──────── Document extract

BY CARMEN SIERING
If you’ve ever wanted to run away and join the circus, FlowMotion Fest, August 22–24 at Stable Studios in Spencer, Indiana, is a safer, similar, closer-to-home opportunity. Trained instructors will offer workshops on aerial arts, juggling, hoop dancing, slacklining, acrobatic yoga, and more. Supervised children’s activities will free up parents to concentrate on movement skills and fitness. In the evening, everyone will gather for live music and entertainment — a “flowcase” demonstrating the best of the flow arts, defined by Fund the Flow Arts as movement-based art forms that integrate dance and creative exploration of movement, often with skill-based prop manipulation.
August’s event is sponsored by Kinetic Arts Academy, an organization working to bring the area’s flow arts community under one roof. Right now, that roof is more figurative than literal, explains Paula Chambers, one of the founders of local hoop dance group The Hudsucker Posse and a co-founder of Kinetic Arts Academy. “We’re starting without a venue, and our first big venture is the festival,” Chambers says. “We’ll be looking for a site in the next year or two, a place to house all of these arts.”

────────────────

• Work to be completed:
Can you extract, word for word, the passage of the FlowMotion Fest article above that opens with the words containing "BY CARMEN SIERING" and closes with "skill-based prop manipulation."?

──────── Supplied information

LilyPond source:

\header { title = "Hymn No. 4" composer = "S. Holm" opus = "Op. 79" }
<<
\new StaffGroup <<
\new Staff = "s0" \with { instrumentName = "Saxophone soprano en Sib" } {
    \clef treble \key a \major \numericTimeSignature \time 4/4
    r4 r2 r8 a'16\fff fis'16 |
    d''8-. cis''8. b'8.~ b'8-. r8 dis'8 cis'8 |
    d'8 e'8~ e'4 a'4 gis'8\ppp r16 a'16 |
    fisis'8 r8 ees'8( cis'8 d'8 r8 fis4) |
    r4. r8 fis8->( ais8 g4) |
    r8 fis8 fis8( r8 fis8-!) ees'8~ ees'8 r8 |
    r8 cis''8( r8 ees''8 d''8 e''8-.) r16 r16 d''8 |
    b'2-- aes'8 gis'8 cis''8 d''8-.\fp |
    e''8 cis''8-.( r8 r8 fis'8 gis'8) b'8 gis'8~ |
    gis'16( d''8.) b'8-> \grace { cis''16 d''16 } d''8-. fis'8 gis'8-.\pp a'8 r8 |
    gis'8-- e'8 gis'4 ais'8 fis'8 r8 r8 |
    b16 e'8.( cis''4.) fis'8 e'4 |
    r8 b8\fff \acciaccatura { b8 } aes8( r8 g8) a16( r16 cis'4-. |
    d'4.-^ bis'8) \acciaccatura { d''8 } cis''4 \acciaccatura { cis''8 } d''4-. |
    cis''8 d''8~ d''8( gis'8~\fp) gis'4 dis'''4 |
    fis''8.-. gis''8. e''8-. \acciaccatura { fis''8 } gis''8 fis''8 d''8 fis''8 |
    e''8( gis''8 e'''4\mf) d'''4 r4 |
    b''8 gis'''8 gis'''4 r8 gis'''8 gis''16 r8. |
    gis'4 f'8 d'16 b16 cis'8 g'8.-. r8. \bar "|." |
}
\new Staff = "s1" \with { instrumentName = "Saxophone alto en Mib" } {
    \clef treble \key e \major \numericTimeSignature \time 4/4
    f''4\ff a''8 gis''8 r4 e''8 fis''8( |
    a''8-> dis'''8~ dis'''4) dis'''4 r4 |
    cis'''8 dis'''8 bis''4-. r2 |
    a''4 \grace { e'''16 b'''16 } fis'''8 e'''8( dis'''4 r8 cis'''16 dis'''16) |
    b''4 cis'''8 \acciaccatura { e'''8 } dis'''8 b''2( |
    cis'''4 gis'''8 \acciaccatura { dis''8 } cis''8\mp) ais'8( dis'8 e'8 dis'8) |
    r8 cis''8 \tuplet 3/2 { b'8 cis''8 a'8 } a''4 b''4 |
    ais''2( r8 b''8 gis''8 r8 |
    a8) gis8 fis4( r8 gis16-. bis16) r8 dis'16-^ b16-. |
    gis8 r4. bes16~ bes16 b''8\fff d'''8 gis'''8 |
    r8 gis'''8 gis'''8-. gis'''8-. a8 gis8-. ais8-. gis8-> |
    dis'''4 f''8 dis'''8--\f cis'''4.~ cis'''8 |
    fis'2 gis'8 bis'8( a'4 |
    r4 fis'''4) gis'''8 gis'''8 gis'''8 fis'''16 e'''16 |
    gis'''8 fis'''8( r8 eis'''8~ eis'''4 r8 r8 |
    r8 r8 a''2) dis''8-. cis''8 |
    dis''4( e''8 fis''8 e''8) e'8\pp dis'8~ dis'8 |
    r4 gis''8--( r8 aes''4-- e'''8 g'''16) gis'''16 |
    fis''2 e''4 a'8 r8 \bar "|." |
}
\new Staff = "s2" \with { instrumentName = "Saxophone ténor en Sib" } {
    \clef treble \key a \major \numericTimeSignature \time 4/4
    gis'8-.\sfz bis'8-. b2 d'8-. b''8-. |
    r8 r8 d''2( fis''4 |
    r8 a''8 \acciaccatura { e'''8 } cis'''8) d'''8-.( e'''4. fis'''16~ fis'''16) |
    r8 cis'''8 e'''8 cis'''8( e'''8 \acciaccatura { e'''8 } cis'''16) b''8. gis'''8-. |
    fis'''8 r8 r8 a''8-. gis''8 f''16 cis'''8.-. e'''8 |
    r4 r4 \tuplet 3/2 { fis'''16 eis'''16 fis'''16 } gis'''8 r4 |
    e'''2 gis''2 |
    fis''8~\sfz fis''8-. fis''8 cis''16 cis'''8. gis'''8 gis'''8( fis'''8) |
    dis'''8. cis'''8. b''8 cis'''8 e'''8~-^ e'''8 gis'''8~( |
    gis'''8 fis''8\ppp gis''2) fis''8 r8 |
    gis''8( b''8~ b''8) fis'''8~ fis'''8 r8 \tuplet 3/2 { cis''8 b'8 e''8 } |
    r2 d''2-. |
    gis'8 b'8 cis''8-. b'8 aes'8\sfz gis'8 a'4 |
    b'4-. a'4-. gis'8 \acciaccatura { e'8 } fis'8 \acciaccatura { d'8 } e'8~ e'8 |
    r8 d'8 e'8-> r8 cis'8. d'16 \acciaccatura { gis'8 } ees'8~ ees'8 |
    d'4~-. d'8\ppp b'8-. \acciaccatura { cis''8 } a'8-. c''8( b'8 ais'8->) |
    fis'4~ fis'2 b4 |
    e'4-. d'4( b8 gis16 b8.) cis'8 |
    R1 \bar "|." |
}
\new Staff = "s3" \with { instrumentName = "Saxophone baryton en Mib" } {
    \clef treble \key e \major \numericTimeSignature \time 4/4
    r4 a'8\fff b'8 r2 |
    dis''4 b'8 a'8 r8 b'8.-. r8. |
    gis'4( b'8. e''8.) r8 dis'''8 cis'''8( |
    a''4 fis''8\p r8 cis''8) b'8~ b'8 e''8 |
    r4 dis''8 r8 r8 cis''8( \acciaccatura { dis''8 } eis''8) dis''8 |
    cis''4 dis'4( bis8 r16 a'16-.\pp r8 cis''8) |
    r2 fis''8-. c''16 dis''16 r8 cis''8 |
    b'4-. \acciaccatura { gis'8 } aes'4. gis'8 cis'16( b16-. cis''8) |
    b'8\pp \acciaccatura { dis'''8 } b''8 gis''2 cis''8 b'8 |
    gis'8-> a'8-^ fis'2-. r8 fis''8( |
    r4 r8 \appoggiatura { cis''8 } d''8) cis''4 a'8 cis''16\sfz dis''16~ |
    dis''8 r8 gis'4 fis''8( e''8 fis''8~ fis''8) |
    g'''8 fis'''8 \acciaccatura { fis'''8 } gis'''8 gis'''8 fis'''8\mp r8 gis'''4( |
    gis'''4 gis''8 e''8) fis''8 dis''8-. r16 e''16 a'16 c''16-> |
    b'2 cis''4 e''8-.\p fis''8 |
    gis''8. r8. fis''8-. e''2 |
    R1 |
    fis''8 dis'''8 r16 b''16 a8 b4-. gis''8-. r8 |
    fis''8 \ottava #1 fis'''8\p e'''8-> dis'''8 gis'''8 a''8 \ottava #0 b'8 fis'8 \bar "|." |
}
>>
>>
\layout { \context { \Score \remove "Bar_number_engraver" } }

────────────────

• Finished exercise:
BY CARMEN SIERING
If you’ve ever wanted to run away and join the circus, FlowMotion Fest, August 22–24 at Stable Studios in Spencer, Indiana, is a safer, similar, closer-to-home opportunity. Trained instructors will offer workshops on aerial arts, juggling, hoop dancing, slacklining, acrobatic yoga, and more. Supervised children’s activities will free up parents to concentrate on movement skills and fitness. In the evening, everyone will gather for live music and entertainment — a “flowcase” demonstrating the best of the flow arts, defined by Fund the Flow Arts as movement-based art forms that integrate dance and creative exploration of movement, often with skill-based prop manipulation.